**Dataset excerpt:**
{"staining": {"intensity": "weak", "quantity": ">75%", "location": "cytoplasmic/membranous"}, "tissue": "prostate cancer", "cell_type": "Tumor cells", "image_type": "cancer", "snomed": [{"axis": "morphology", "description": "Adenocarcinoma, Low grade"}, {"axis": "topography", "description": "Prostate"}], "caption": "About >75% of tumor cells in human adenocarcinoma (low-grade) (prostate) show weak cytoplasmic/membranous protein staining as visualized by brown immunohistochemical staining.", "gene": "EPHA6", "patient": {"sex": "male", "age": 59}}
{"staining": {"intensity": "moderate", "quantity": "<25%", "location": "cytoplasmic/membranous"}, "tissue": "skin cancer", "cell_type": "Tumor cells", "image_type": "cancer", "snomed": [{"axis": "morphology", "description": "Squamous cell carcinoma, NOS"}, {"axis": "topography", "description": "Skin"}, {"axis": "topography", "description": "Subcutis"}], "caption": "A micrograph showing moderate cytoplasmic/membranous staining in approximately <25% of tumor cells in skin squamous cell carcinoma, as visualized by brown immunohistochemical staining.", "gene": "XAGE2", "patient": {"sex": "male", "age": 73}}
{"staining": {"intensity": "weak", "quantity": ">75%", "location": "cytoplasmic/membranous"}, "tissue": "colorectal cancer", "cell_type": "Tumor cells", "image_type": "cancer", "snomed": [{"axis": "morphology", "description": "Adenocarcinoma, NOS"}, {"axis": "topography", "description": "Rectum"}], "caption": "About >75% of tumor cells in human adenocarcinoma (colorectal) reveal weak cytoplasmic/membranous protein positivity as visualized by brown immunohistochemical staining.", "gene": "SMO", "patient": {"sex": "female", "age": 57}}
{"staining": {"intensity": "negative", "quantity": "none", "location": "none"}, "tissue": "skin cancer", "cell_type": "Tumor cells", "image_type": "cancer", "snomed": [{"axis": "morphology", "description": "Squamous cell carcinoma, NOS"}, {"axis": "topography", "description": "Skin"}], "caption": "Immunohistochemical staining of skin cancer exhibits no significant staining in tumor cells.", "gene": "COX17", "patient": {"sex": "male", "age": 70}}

**Try it:** Return the data above in full, keeping each line exactly as it stands.

**Output of the exercise:**
{"staining": {"intensity": "weak", "quantity": ">75%", "location": "cytoplasmic/membranous"}, "tissue": "prostate cancer", "cell_type": "Tumor cells", "image_type": "cancer", "snomed": [{"axis": "morphology", "description": "Adenocarcinoma, Low grade"}, {"axis": "topography", "description": "Prostate"}], "caption": "About >75% of tumor cells in human adenocarcinoma (low-grade) (prostate) show weak cytoplasmic/membranous protein staining as visualized by brown immunohistochemical staining.", "gene": "EPHA6", "patient": {"sex": "male", "age": 59}}
{"staining": {"intensity": "moderate", "quantity": "<25%", "location": "cytoplasmic/membranous"}, "tissue": "skin cancer", "cell_type": "Tumor cells", "image_type": "cancer", "snomed": [{"axis": "morphology", "description": "Squamous cell carcinoma, NOS"}, {"axis": "topography", "description": "Skin"}, {"axis": "topography", "description": "Subcutis"}], "caption": "A micrograph showing moderate cytoplasmic/membranous staining in approximately <25% of tumor cells in skin squamous cell carcinoma, as visualized by brown immunohistochemical staining.", "gene": "XAGE2", "patient": {"sex": "male", "age": 73}}
{"staining": {"intensity": "weak", "quantity": ">75%", "location": "cytoplasmic/membranous"}, "tissue": "colorectal cancer", "cell_type": "Tumor cells", "image_type": "cancer", "snomed": [{"axis": "morphology", "description": "Adenocarcinoma, NOS"}, {"axis": "topography", "description": "Rectum"}], "caption": "About >75% of tumor cells in human adenocarcinoma (colorectal) reveal weak cytoplasmic/membranous protein positivity as visualized by brown immunohistochemical staining.", "gene": "SMO", "patient": {"sex": "female", "age": 57}}
{"staining": {"intensity": "negative", "quantity": "none", "location": "none"}, "tissue": "skin cancer", "cell_type": "Tumor cells", "image_type": "cancer", "snomed": [{"axis": "morphology", "description": "Squamous cell carcinoma, NOS"}, {"axis": "topography", "description": "Skin"}], "caption": "Immunohistochemical staining of skin cancer exhibits no significant staining in tumor cells.", "gene": "COX17", "patient": {"sex": "male", "age": 70}}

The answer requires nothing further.